Backpressure

Backpressure is an important concept in asynchronous message based systems. Backpressure allows receivers to slow down senders when they cannot process messages/requests fast enough. This limits the memory consumption and improves latency.

The most basic form of back pressure in thespis can be achieved by using bounded channels for mailboxes. This will make sender tasks wait before putting messages in a mailbox that is full. Thereby slowing down parts of the process that are outpacing other parts. There is a number of situations in which this can work well, but there is one particular trap. By creating a circular shape with one actor acting as a gate to the outside world, receiving and sending to the outside, you can create a deadlock.

The issue is described at length with illustrations in this article. Please go read that and then come back.

The solution to this problem in it's simplest form is indeed to have a separate outgoing queue for the gateway actor. In thespis this is relatively simple with the use of futures::stream::select_with_strategy. There is also a demonstration of this in the examples directory.

However, this is only the most simple form of this problem. This is a closed circuit with one node that acts as a gateway. Eg. manages the incoming and outgoing messages. So when we have a priority queue, the incoming messages do not fill up the outgoing queue and as soon as the processing actor (or pipeline for that matter) can offload a response, they will get a new message from their mailbox. This free slot will propagate all the way back to the gateway. The gateway can now offload the current message to the processing actor and will now processe the outgoing message first (as it'a priority queue). Thus, the system cannot deadlock.

However imagine the gateway is a client connection to our server. And imagine we can have more than 1 client connected at the same time (well, it's a big motivator for async architecture, isn't it). Now our solution no longer works. As now all the client connections are competing for new free slots in the processing actor/pipeline. If it so happens that the gateway which received outgoing messages in their outgoing queue loses this competition, it's possible that their outgoing queue fills up and hopla. Deadlock 2.0.

A solution for this problem is to forgo the mailboxes for back pressure and to use a separate system, like a semaphore. Gateways need permits before sending more requests into the system. This works, but it's not trivial to define exactly what is the right number of permits here, especially if someone might come along later and change the architecture of the system.

Also, it only solves our exact problem. Yes, things can get worse. What if the processing pipeline isn't exactly linear, but a complex application? What if some of those actors can actually create new messages that end up in the system? You'd have to make absolutely sure that they reserve a slot in the semaphore before doing so, if not the semaphore no longer accurately keeps track of the number of messages that are currently in the system. What if they can create new actors?

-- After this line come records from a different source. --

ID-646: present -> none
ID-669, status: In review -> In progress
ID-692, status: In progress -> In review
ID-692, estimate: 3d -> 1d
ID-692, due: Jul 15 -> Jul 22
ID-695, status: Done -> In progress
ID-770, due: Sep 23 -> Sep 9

An oft suggested solution to all of this is to use unbounded channels. There are however several problems with them. First of all, it means no more backpressure. In itself that's fine as we established that using the mailbox as a backpressure mechanism in this case is a bad idea. However more fundamentally the problem is that unbounded channels don't exist. They would require unbounded memory, which most systems don't have, as well as create unbounded latency which is generally not desirable.

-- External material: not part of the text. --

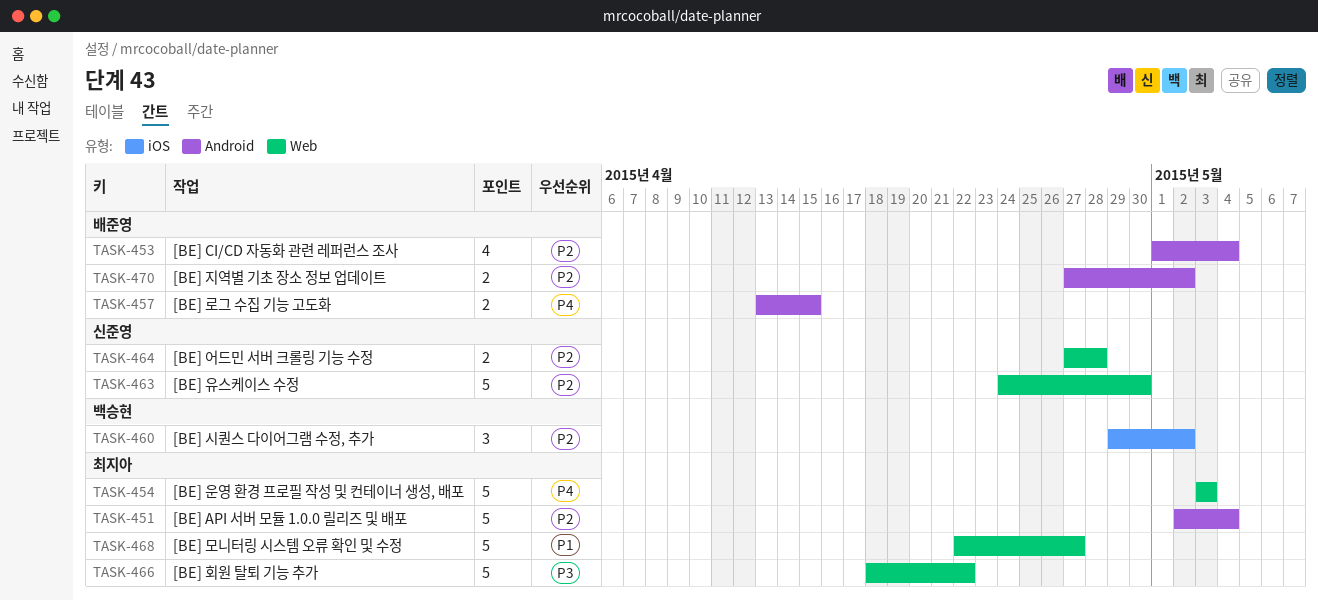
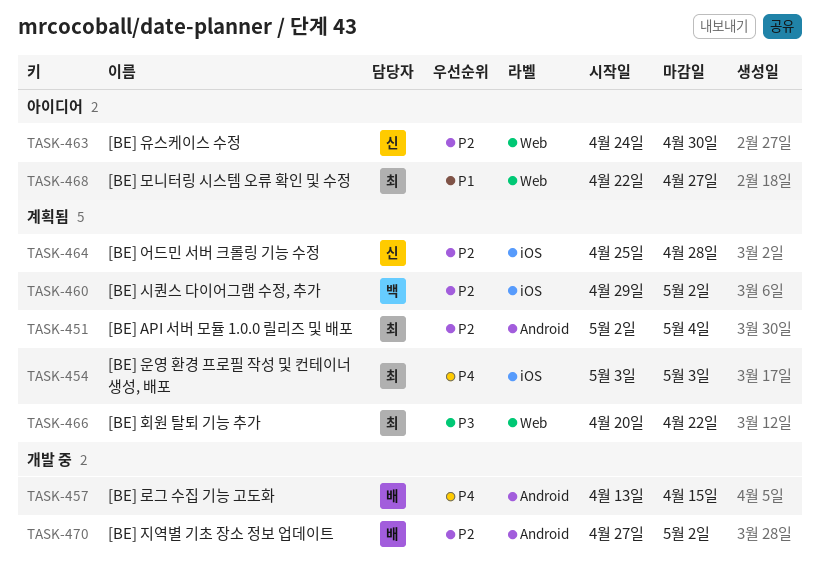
TASK-453: present -> none
TASK-454, label: Web -> iOS
TASK-464, label: Web -> iOS
TASK-464, start: Apr 27 -> Apr 25
TASK-466, start: Apr 18 -> Apr 20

Another solution is to let the gateway spawn a new task for every incoming message, making it completely resistant against this type of deadlock. However here an external back pressure mechanism like a semaphore becomes really important, otherwise we have a situation similar to unbounded channels, which doesn't really work.

There is in my opinion no one size fits all solution here. You must carefully think your architecture through, and be conscious about your queue-sizes.